• Dataset records:
======

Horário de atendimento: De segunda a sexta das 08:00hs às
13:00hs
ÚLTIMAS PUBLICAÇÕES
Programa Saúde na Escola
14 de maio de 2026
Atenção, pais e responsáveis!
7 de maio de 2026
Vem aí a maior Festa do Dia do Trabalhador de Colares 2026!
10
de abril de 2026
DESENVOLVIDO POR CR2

======

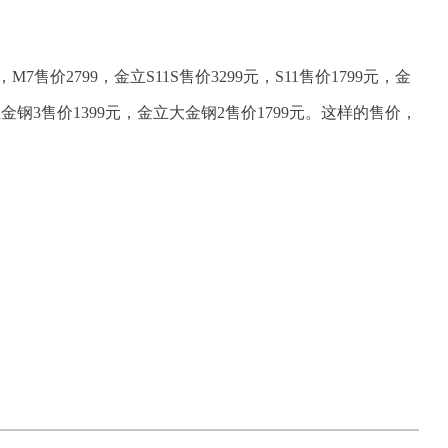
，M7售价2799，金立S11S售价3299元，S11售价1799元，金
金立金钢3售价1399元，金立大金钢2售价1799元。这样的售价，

======

• Directive: Only the lines above from the one with "Horário de atendimento: De" through the one with "DESENVOLVIDO POR CR2" should be duplicated, character for character.

• Solved problem:
Horário de atendimento: De segunda a sexta das 08:00hs às
13:00hs
ÚLTIMAS PUBLICAÇÕES
Programa Saúde na Escola
14 de maio de 2026
Atenção, pais e responsáveis!
7 de maio de 2026
Vem aí a maior Festa do Dia do Trabalhador de Colares 2026!
10
de abril de 2026
DESENVOLVIDO POR CR2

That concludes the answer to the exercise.